- Developer: Creative Edge Studios
- Platforms: Microsoft Windows, macOS
- Release: 2002
- Genre: Fighting
- Mode: Up to 2 players with 10 available modes

= Bikini Karate Babes =

2002 video game

Bikini Karate Babes is a 2002 2D fighting video game that uses digitized graphics, developed by Creative Edge Studios. It features an all-female cast of 19 fighters, all clad in bikinis and played by real actresses. The game was developed as a response to the treatment of women in contemporary fighting games, who would be portrayed in skimpy, sexualized clothing while male characters were fully dressed.

The game received strongly negative reviews, with a 8.5% aggregate score on GameRankings and a 1.5 out of 10 from IGN. Nonetheless, its developer Creative Edge Studios referred to it as a "solid seller". A sequel, Bikini Karate Babes 2: Warriors of Elysia, was released in 2011.

==Gameplay==
The game plays similarly to other 2D fighting games and has been likened to Street Fighter II and Mortal Kombat. There are 8 characters to select from initially and 11 more that can be unlocked. All the characters' names are based on goddesses of mythology, and each character's traits correspond to that fact. Each character has a set of moves and combos, which can be performed by use of the directional buttons and the three basic attack buttons, Punch, Kick and Special. The Special button pressed alone produces a grab move which, unlike other fighting games, varies depending on the opponent.

Each character has an array of martial arts moves, a grab move and also a mystical move, which varies from firing a projectile to invisibility to teleportation. Examples include Thalia's tickle grab, Lucina's mystic move which has her lowering her bikini top and shooting a laser beam from her breasts, Zaria's grab which has her turning her opponent around then pushing her backside away with her own, and Venus's grab in which she strips her opponent of her bikini top making her too embarrassed to fight. Several other moves make a fighter remove her bikini top/bottom, but the bare parts are always somewhat covered (in Lucina's aforementioned move, because of the flare of the laser); full nudity is never shown in the game.

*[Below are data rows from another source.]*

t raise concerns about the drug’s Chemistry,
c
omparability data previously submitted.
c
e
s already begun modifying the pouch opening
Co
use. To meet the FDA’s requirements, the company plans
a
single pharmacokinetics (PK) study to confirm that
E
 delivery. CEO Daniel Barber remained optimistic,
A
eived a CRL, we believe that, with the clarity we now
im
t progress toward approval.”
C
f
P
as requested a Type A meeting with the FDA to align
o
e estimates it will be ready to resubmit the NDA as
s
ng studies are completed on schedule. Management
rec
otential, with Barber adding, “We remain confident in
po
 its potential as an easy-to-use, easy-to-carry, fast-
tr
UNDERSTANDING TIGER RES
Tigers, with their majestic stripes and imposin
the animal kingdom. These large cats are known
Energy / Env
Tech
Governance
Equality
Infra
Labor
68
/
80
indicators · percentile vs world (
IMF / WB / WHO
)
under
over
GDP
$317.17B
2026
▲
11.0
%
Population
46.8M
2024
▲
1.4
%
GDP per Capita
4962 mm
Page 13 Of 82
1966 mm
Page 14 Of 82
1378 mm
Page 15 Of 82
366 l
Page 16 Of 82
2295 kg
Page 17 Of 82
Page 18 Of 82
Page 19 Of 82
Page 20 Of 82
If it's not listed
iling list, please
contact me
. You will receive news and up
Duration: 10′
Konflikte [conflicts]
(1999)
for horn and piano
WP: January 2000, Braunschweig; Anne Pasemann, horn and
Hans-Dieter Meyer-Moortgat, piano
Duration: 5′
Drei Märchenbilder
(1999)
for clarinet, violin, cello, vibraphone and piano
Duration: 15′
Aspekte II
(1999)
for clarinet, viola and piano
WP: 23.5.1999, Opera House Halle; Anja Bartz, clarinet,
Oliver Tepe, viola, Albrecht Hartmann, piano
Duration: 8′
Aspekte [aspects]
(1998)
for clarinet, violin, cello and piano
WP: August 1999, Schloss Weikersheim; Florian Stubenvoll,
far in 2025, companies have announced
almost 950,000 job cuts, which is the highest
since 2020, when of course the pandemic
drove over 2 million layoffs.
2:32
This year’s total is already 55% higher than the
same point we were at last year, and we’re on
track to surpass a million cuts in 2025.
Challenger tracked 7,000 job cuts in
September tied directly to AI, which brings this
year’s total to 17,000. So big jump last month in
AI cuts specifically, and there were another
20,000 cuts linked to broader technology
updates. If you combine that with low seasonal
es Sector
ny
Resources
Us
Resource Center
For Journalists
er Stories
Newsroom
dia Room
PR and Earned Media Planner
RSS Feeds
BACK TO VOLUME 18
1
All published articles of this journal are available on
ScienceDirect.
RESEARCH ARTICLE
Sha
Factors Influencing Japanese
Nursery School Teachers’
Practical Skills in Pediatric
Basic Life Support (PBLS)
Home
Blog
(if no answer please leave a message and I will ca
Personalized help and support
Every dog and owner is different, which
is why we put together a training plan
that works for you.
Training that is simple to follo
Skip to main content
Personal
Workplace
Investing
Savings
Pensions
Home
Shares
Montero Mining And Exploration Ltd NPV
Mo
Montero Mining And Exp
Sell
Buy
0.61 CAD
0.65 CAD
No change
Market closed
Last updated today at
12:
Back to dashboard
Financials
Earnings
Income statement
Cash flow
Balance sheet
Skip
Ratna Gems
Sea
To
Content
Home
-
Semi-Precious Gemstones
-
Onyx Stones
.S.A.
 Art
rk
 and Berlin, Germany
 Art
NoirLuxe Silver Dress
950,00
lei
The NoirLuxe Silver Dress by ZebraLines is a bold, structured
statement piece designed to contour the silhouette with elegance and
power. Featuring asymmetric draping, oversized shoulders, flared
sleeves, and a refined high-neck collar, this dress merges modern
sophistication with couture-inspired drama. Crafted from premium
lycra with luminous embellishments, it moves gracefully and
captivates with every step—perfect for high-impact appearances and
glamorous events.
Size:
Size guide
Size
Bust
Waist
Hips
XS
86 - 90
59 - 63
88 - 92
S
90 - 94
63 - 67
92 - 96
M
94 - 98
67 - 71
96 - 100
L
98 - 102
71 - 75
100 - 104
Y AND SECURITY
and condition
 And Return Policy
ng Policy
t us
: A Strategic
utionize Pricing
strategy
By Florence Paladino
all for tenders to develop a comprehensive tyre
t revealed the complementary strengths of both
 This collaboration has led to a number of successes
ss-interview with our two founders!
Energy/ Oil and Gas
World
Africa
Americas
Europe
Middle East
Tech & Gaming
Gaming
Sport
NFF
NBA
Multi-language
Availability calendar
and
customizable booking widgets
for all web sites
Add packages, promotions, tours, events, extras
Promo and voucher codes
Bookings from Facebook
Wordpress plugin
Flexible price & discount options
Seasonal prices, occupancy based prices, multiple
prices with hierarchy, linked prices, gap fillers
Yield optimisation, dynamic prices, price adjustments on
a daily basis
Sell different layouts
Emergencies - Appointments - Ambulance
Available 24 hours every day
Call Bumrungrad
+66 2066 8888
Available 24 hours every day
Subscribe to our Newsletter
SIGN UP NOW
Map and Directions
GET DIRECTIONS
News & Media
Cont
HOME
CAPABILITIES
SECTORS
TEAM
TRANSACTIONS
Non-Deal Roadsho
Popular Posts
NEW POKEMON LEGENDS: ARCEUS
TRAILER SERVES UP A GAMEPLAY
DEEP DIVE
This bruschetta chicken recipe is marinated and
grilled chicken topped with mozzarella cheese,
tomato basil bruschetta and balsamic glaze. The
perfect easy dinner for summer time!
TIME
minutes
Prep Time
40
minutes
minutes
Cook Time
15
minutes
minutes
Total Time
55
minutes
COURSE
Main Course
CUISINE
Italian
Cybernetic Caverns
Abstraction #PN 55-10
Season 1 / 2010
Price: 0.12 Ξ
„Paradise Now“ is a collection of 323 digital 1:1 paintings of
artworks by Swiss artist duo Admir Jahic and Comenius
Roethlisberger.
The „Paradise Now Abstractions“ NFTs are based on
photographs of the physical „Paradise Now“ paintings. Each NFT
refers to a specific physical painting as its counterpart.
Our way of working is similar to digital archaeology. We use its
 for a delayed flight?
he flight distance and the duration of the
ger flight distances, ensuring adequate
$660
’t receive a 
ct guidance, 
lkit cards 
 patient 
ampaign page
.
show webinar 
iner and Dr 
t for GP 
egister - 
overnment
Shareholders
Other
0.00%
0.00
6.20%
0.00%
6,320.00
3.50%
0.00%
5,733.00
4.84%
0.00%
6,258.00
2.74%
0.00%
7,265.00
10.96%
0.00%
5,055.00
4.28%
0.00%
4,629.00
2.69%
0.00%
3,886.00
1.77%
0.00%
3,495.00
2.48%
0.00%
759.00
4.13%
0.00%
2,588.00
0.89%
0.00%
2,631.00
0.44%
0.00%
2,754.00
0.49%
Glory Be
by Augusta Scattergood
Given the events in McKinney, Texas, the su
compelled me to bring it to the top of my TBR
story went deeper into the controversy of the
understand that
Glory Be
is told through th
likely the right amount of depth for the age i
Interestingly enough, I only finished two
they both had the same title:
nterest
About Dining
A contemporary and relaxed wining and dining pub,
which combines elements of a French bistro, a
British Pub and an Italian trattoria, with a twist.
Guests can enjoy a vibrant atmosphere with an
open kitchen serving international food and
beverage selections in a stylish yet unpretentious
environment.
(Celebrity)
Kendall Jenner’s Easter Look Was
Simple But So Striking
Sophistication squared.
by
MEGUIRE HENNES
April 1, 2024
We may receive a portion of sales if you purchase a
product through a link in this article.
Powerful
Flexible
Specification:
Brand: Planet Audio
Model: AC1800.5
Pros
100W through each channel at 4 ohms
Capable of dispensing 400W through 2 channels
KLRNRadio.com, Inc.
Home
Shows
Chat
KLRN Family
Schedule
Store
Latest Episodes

Bikini Karate Babes features 10 distinct game modes:
- Arcade – 1-Player Story Mode.
- Battle Babes – 2-player Mode.
- Team Fight – Each player selects up to 8 characters. When one is defeated, the next takes her place.
- Marathon – The player attempts to defeat as many opponents as possible.
- Practice
- Challenge – The player challenges a specific fighter to get access to her Sweet Stuff (see note below).
- Spectacle – Two CPU-controlled fighters of the player's choice fight amongst themselves.
- Top Collector – The player plays as Venus against 5 specific fighters, and win if they use Venus' special throw to remove all her opponents' bikinis.
- Vegas – The player places bets as they watch the BKB fighters fight amongst themselves.
- Invincible Mode – Same as Arcade Mode but the player's life does not run out.

==Development==
Bikini Karate Babes was created in order to "poke fun at the state of fighting games of the day." This was in response to fighting games featuring women characters with increasingly revealing clothing while male characters appeared in full body armor.

The grab sequences were recorded with both fighters together in the scene, a total of 342 unique sequences were filmed for the game.

==Reception==

The game generated media attention but reviews were largely negative. Video gaming website IGN scored the game 1.5 out of 10, an "unbearable" rating. Creative Edge Studios have stated that Bikini Karate Babes has been "a solid seller", despite the negative press.

Aggregate score
| Aggregator | Score |
|---|---|
| GameRankings | 8.5% |

Review score
| Publication | Score |
|---|---|
| IGN | (1.5/10) |

== Sequels ==
The sequel, named Bikini Karate Babes 2: Warriors of Elysia was released in North America on June 21, 2011. The graphics were upgraded from 8-bit to 24-bit images. Travis Riggs was the creative director and music director for the project. The game has been developed for various mobile devices with improved soundtrack, animation, and visual effect. Twenty-four unique sounding tracks have been invented by Andy Sikorski. Hybrids of heavy metal, classic music, hip-hop, techno and traditional Arabic songs have been invented in the process of creating the soundtrack.

A third title, Bikini Karate Babes 3 is available for Android devices.